Thread overview
Force LDC/LLVM to split a struct local (into registers)?
Sep 19
kinke
September 19
Hi,

This change increases the function's execution time by 50%:

https://github.com/CyberShadow/chunker/commit/inline-hash

To reproduce, get the code and run:

ldmd2 -Isrc -i -g -version=benchmarkChunker -O -inline -release -run src/chunker/package -N=100 Chunker

It looks like LLVM is keeping the fields on the stack, and isn't realizing that splitting the struct to move some fields into registers will result in faster code.
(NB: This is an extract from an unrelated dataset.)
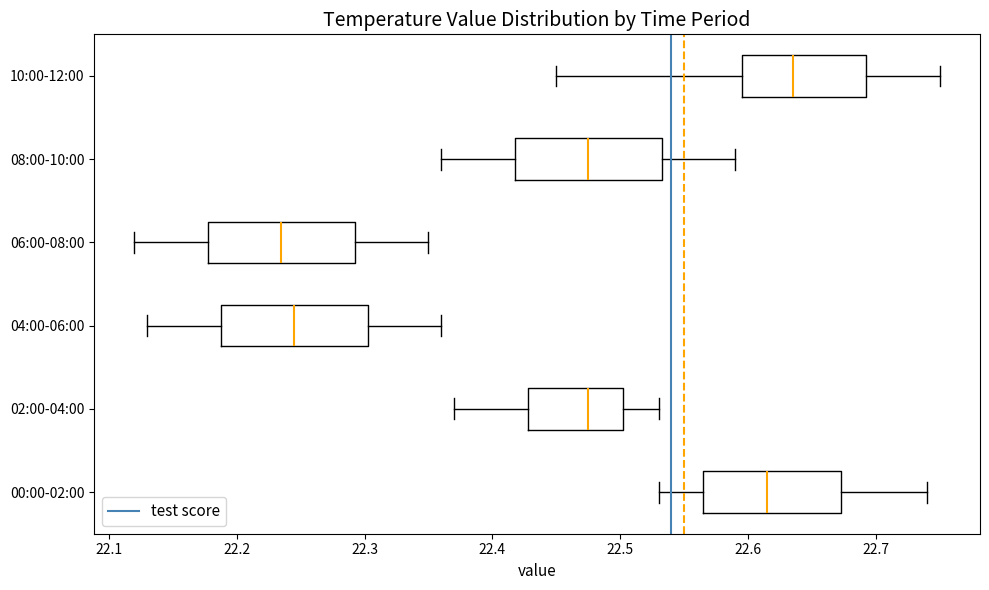

Where does the right whisker of the box for 10:00-12:00 end on the x-axis? The values are not printed on the chart, so give them approximately, as read against the axis.

22.75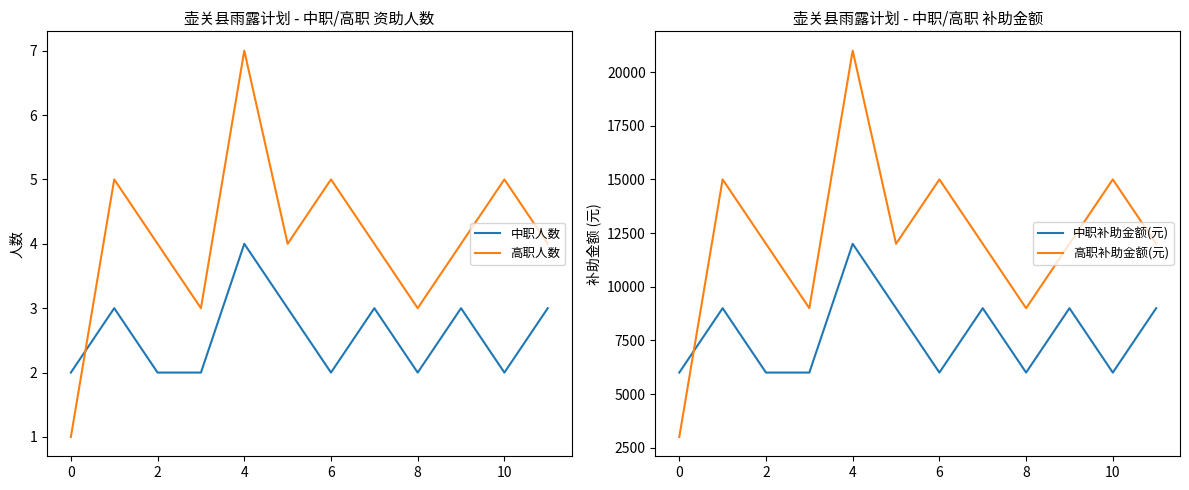

Is it true that 中职人数 equals 4 at 4?

True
Is there something in the code preventing it from doing so? Or, is there a way to force it to split the struct?

September 19
On Thursday, 19 September 2019 at 21:40:11 UTC, Vladimir Panteleev wrote:
> Hi,
>
> This change increases the function's execution time by 50%:
>
> https://github.com/CyberShadow/chunker/commit/inline-hash
>
> To reproduce, get the code and run:
> [...]

Can reproduce on Win64 (after fixing up your temp file path changes ;)). As the function is pretty long, I didn't want to look at the changes in optimized IR (`-output-ll`), so I experimented a bit. The following patch restores previous performance:

@@ -374,8 +374,8 @@ struct Chunker(R)
                        foreach (_, b; buf[state.bpos .. state.bmax])
                        {
                                // slide(b)
-                               auto out_ = hash.window[hash.wpos];
-                               hash.window[hash.wpos] = b;
+                               auto out_ = state.hash.window[hash.wpos];
+                               state.hash.window[hash.wpos] = b;
                                hash.digest ^= ulong(tabout[out_].value);
                                hash.wpos++;
                                if (hash.wpos >= windowSize)
@@ -415,7 +415,8 @@ struct Chunker(R)
                                        return chunk;
                                }
                        }
-                       state.hash = hash;
+                       state.hash.wpos = hash.wpos;
+                       state.hash.digest = hash.digest;

                        auto steps = state.bmax - state.bpos;
                        if (steps > 0)

I.e., not reading from and touching the 64-bytes hash.window buffer copy in the loop, but the original buffer directly instead.
September 19
On Thursday, 19 September 2019 at 23:14:49 UTC, kinke wrote:
> Can reproduce on Win64 (after fixing up your temp file path changes ;)).

Ah, sorry about that, I had already fixed it on master.

> The following patch restores previous performance:

Thanks! That's interesting, though not really what I was trying to do. My goal was to move the "manually inlined" statements into a Hash method. I figured that if I could get the compiler to break up the Hash struct and put some fields into registers, it would have no trouble inlining a Hash method which worked with them.

For now I settled on passing all the locals to a free function:

https://github.com/CyberShadow/chunker/blob/12b5b2d543867a67db2a28b7eb70b25efef53e70/src/chunker/package.d#L399

This does inline nicely but still precludes encapsulating the logic into an "opaque" Hash struct while maintaining performance.

September 20
On Thursday, 19 September 2019 at 23:48:35 UTC, Vladimir Panteleev wrote:
> This does inline nicely but still precludes encapsulating the logic into an "opaque" Hash struct while maintaining performance.

Another thing that works is to copy a struct with only scalar types to the stack:

https://github.com/cybershadow/chunker/commit/inline-hash-2

Then it seems to be nicely get split up, and it does allow encapsulation, though with a setup and commit step.